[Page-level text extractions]
*** Block opens ***

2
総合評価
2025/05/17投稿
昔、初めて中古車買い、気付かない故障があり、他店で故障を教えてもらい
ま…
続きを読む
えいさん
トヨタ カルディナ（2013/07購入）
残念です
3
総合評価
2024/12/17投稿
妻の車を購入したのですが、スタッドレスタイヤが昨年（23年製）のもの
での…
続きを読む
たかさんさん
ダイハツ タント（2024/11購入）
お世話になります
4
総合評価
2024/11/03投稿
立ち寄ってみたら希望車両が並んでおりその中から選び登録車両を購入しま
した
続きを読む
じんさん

*** Block closes ***

# Job:
Please output each record exactly as it appears above.

# Finished task:
2
総合評価
2025/05/17投稿
昔、初めて中古車買い、気付かない故障があり、他店で故障を教えてもらい
ま…
続きを読む
えいさん
トヨタ カルディナ（2013/07購入）
残念です
3
総合評価
2024/12/17投稿
妻の車を購入したのですが、スタッドレスタイヤが昨年（23年製）のもの
での…
続きを読む
たかさんさん
ダイハツ タント（2024/11購入）
お世話になります
4
総合評価
2024/11/03投稿
立ち寄ってみたら希望車両が並んでおりその中から選び登録車両を購入しま
した
続きを読む
じんさん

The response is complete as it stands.